ISEY || CHAPTER TUJUH BELAS

469 42 1
                                    

[I Shall Embrace You]

-

-

Happy reading

jangan lupa vote dan komen

-

-

-


"Bunda udah tahu kalau kita mau ke rumah?" tanya Cia sambil melirik Vian yang fokus mengemudi.

"Hmm."

Cia memutar bola matanya. Ingin sekali rasanya ia mencakar wajah laki-laki itu sekarang.

"Mama sama Papa?" tanya Cia lagi setelah hening beberapa saat.

Vian melirik ke arah Cia sekilas lalu kembali fokus pada jalanan di depannya.

"Orang ngomong itu dijawab!" ketus Cia menatap Vian sebal.

Laki-laki itu menghela nafas, melirik ke arah spion lalu menatap gadis di sampingnya.

"Udah, Cia," jawab Vian dengan nada lembut. Meskipun Cia tahu nada itu dibuat-buat. Tapi hatinya ikut senang, setidaknya laki-laki itu sabar menanggapinya.

"Aku nggak mungkin tiba-tiba bawa kamu tanpa sepengetahuan Mama sama Papa," ujar Vian tanpa ada niat untuk melirik lawan bicaranya.

"Kenapa? Takut dimarahin, ya?" tanya Cia melirik Vian sejenak.

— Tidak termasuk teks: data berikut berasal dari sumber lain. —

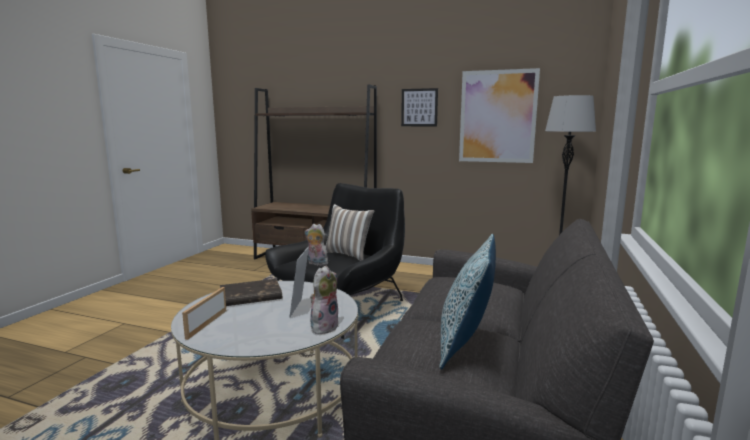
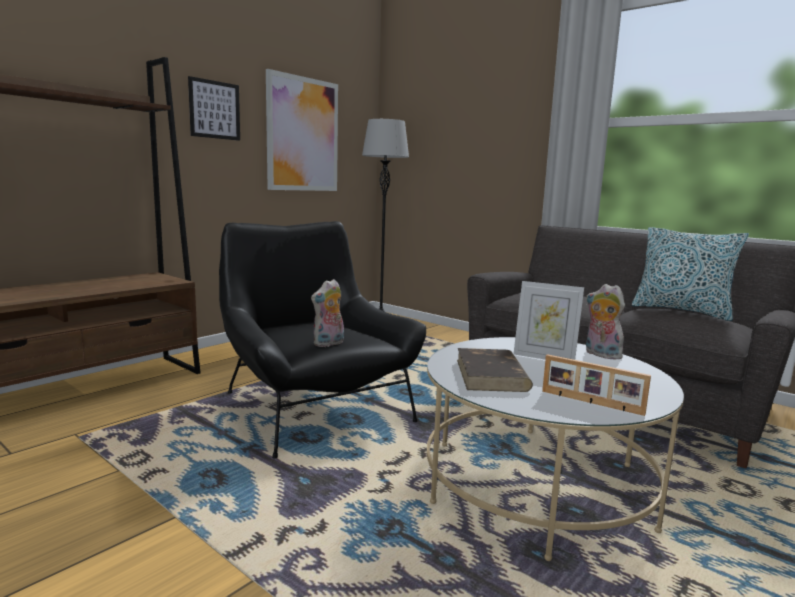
camera: 70 degrees left, 0 degrees up
(348, 254) = (302, 327): pillow -> none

Raut wajah laki-laki itu mengeras. Entah apa yang salah dengan ucapan Cia. Karena Cia yakin, siapapun yang mendengar ucapannya pasti tahu jika dia sedang bercanda. Tapi, kenapa laki-laki itu menanggapinya serius?

Setelah itu tidak ada lagi pembicaraan antara Cia dan Vian.

Laki-laki itu mematikan mesin mobilnya lalu keluar. Meninggalkan Cia yang masih bergulat dengan pikirannya sendiri. Buru-buru Cia keluar dari mobil menyusul langkah Vian yang membuatnya tertinggal di belakang laki-laki itu.

Pintu diketuk. Suara nyaring dari dalam rumah terdengar menyuruh Vian dan Cia menunggu.

Vian tersenyum ramah saat perempuan paruh baya menampakkan diri dari balik pintu kayu itu.

"Sore, Bunda," sapa Vian sembari mencium tangan mertuanya.

"Iya, sayang. Ayo masuk," ajak Aini lembut.

Vian dan Cia langsung masuk ke dalam rumah bernuansa putih itu. Sudah lama rasanya Cia tidak menginjakkan kaki di rumah itu. Karena biasanya, kalau sedang rindu, ayah dan bundanya lah yang akan datang berkunjung ke rumah Vian.

"Ayah ada, Bun?" tanya Vian lansung. Sepertinya laki-laki itu tidak ingin berlama-lama, ia ingin segera membicarakan hal penting itu pada ayah mertuanya.

Aini mengangguk lantas tersenyum. "Ada, di belakang."

Vian mengangguk, berjalan ke arah belakang rumah. Disusul oleh Cia yang mengekor di belakang Vian.

"Mau kemana?" tanya Aini mencekal tangan anaknya.

Cia menatap bundanya lalu kembali menatap punggung Vian yang semakin menjauh. "Nemenin Vian, Bun."

"Udah, kamu nggak perlu ikut. Di sini aja sama Bunda. Itu urusan laki-laki."

Cia menghela nafas pasrah. "Kalau gitu Cia ke kamar aja deh, Bun."

Aini mengangguk setuju.

Sudah satu jam lebih dan Vian belum juga menyusulnya ke kamar. Apakah mereka belum selesai? Apa sebenarnya yang Vian bicarakan? Apakah itu sesuatu yang penting? Sehingga laki-laki itu hanya ingin bicara empat mata dengan ayah Cia? Kalau hanya membicarakan masalah kemarin, bukankah dia juga berhak untuk ikut?